What Is Monsoon Rain?

To understand what monsoon rain is, we need to have a look at the historical background for the phenomena.

Summer rain brings welcome relief from the hot, dry days in May and June. They also produce a second round of wildflowers, including summer poppies, devil’s claws, morning glory, and blooming woody plants such as agaves. We call it monsoon, but that is a slight misnomer; the term actually refers to a seasonal shift in the winds that brings wet and dry periods.

The beginning of the summer monsoon is characterized in early May by a period of pre-monsoon rains in southern China and Taiwan. The summer rains continue throughout the month with dramatic lightning and thunderstorms. In August, the monsoon moves into a series of dry and rainy phases while the rain belt moves north, starting in June in Indochina, the South China Sea, and the Yangtze Basin in Japan and in July in North China and Korea.

Summer Monsoon Rain

The summer monsoon takes place from September to February and is an important source of energy for the Hadley cycle during the boreal winter. Most of the summer monsoon rains in the West tend to rise strongly and produce abundant rainfall as condensation and water vapor rises into the air. The winter monsoon, on the other hand, has a dominant eastern component, which is more prone to drift apart and subside, causing droughts.

South East-Asia Monsoon

The rain forecast for Nam benefits the Four Corners region. The world’s strongest monsoon region extends from the South China Sea to the Indian Ocean, including all of Asia and the northern end of Australia. A large part of this region, along with the whole western third of the country and the northern region, is currently experiencing some of the worst drought conditions in recent times.

From June to September, South Asian countries like Vietnam, Thailand, Cambodia, Bangladesh, Laos, India, and Pakistan experience summer monsoon rains. There is also the East Asian monsoon, which brings summer rain to Korea, Japan, and China, but it is caused by another wind pattern associated with the jet stream.

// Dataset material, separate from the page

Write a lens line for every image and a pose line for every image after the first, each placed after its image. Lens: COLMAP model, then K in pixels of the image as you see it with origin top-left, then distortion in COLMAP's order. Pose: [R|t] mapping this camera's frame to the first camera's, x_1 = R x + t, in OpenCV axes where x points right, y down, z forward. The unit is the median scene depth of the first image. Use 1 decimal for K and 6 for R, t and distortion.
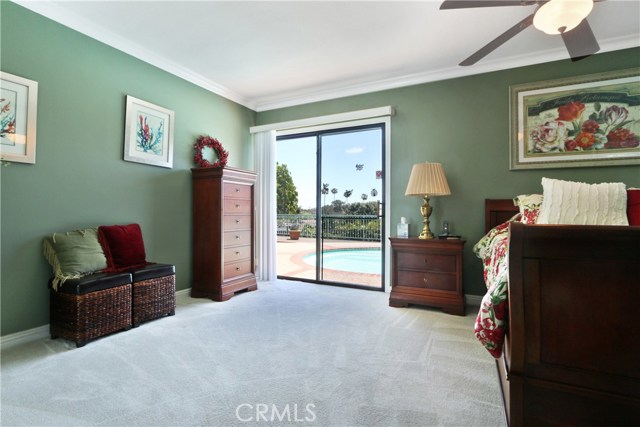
lens RADIAL K [[304.3, 0, 321.8], [0, 304.3, 209.2], [0, 0, 1]] dist [-0.012066, 0.001246]
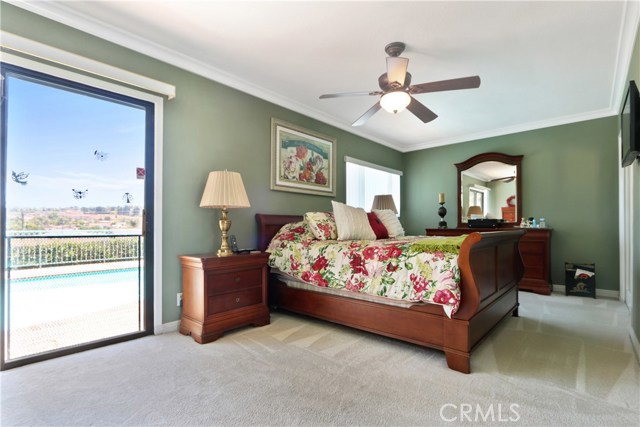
lens RADIAL K [[304.3, 0, 324.6], [0, 304.3, 227.3], [0, 0, 1]] dist [-0.012066, 0.001246]
pose [[0.284207, -0.010729, 0.958703, -0.468669], [-0.010413, 0.999844, 0.014276, -0.002779], [-0.958706, -0.014041, 0.284051, 0.490773]]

From December to February, monsoon rains shift away from the equator, and Australia and South Asia experience drier monsoon conditions.

Monsoon Rain in The US

Heavy monsoon rains hit Pakistan in late July and early August 2008. In 2008, officials of the National Weather Service decided to consider June 15 through September 30 in Arizona as the Southwest monsoon season in the U.S. because thunderstorms bring rain at different times and locations in the region. The monsoon rains are the most dramatic in southeastern Arizona and Western New Mexico. They are intensifying around Phoenix and Yuma.

Monsoon is changing

There is evidence that the monsoon is changing, and researchers are studying how the amount of monsoon rainfall will affect climate change in the future. The general physical conditions that cause the movement of the Earth and the distribution of land and water on its surface are, to a certain extent, effective, but meteorological phenomena are considered periodic in their main characteristics. The summer monsoon does not always bring the same amount of rainfall and fluctuations in rainfall can have an impact on agriculture and the economy.